Please tell us about your own academic scholarship and how you will use it to strengthen the college experience here at Saint Rose? I have been involved with digital media and the internet since the early 1990s, and have long been interested to explore how the revolutionary communication technology changes we are living through have drastically changed the news industry, for better and for worse.
I’ve been looking at new models for how journalism is practiced, and how these organizations may be able to survive as businesses. The new storytelling possibilities with digital media such as augmented reality (AR) and virtual reality (VR) are two examples of new frontiers for journalists and storytellers, and I enjoy exploring how they can be used to engage audiences.

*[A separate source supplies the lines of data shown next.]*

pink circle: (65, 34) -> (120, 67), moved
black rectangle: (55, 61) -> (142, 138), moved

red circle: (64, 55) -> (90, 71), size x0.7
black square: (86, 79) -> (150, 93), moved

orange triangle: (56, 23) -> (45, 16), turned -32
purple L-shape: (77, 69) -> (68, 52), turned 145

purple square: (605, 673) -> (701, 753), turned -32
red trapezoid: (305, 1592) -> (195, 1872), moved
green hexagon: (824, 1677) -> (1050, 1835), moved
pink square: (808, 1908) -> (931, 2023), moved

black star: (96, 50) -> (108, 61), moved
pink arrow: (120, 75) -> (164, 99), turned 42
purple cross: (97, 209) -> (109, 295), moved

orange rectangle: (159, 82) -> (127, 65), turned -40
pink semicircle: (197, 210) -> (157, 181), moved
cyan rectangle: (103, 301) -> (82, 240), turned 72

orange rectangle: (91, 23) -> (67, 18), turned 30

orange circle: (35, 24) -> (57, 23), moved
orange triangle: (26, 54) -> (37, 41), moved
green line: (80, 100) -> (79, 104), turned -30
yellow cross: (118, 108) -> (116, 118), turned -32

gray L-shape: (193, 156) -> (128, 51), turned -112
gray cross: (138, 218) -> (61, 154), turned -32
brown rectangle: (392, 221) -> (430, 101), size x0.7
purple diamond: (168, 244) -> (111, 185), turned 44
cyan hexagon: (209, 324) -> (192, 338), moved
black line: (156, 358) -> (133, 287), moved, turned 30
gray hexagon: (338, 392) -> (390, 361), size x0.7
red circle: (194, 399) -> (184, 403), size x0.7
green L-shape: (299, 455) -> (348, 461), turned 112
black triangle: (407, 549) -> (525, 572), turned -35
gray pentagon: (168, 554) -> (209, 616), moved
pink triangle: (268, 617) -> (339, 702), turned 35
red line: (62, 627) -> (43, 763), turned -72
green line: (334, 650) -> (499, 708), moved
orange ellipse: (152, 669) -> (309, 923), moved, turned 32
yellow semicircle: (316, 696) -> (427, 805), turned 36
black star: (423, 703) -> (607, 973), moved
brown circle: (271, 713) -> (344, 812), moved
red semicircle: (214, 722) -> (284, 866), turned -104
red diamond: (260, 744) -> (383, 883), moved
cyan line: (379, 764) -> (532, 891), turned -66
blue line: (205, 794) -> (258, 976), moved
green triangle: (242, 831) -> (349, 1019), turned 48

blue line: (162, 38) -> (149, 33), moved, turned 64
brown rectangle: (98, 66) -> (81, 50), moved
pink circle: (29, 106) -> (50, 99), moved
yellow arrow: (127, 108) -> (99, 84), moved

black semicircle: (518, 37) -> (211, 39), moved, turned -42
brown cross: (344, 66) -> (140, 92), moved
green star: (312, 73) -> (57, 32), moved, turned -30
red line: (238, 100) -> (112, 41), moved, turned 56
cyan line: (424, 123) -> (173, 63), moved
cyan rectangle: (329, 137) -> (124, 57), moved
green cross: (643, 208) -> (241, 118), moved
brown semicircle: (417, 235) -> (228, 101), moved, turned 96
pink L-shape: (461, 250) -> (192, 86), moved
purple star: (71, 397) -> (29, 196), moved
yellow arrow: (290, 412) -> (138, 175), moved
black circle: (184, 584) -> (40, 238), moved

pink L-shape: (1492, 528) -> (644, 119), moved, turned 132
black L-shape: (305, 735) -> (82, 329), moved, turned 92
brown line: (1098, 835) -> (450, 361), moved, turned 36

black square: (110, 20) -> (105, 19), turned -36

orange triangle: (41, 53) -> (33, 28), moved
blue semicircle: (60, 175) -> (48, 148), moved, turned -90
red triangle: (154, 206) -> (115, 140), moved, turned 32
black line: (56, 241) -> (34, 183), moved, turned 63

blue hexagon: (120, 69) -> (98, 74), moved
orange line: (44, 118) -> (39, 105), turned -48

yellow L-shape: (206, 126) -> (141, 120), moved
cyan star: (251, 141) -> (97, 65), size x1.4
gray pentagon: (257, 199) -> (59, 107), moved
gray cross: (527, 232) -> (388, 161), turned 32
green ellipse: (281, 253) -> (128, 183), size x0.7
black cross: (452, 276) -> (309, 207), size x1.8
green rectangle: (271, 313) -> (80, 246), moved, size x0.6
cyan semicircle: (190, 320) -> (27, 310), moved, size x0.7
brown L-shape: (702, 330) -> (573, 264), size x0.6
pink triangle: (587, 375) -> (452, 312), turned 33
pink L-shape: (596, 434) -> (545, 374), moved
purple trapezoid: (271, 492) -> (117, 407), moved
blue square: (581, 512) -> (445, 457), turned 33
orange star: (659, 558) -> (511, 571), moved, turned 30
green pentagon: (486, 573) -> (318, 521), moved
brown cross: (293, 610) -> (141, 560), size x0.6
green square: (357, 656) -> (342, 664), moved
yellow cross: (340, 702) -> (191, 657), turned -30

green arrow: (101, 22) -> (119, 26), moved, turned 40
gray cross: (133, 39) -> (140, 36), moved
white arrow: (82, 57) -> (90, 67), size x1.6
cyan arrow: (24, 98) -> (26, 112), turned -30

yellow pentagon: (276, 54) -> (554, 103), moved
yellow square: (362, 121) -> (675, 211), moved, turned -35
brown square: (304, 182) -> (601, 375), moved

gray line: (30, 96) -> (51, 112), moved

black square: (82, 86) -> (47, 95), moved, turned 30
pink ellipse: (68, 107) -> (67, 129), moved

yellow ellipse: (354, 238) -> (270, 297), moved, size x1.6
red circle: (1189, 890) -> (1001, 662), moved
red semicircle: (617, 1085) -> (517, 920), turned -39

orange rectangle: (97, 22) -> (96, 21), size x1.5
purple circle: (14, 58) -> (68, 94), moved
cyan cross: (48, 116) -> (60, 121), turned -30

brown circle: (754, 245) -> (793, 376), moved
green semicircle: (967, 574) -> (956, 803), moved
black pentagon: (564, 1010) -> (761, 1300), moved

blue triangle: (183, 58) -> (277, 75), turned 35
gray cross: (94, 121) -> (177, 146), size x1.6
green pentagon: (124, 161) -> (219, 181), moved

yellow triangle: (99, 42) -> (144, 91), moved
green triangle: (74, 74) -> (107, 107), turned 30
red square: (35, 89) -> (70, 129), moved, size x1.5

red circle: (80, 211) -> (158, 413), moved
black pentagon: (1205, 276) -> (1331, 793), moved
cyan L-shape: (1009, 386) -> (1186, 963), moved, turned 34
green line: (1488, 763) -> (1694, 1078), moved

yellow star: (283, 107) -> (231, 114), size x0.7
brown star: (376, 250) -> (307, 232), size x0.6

Why is the communications field particularly important for students these days – whether or not they major in it? Good communication skills are the number one thing businesses ask of college graduates and underpin everything a college student does and will do. This includes not only solid writing, but also speaking and presenting skills, and being comfortable using different types of media. Learning good communication skills will benefit students in any field they are in and will come back to help them time and time again as they build their careers.
What drew you to Saint Rose? The forward-looking nature of the department and ways the major is positioned to best serve students to have rewarding careers in communications is what first drew me. But it is the people here that sealed the deal for me. Everyone has been so friendly and welcoming, and they are so clearly dedicated to making the College a great place to study and work in.
What’s one outside-the-classroom hobby or interest you would like to pursue here in upstate New York? I was in the Berkshires the past seven years and am still based there. I look forward to exploring what the Capital Region has to offer regarding various new technology opportunities, start-ups, and media outlets that are interested in exploring new ways of storytelling both nonfiction and fiction.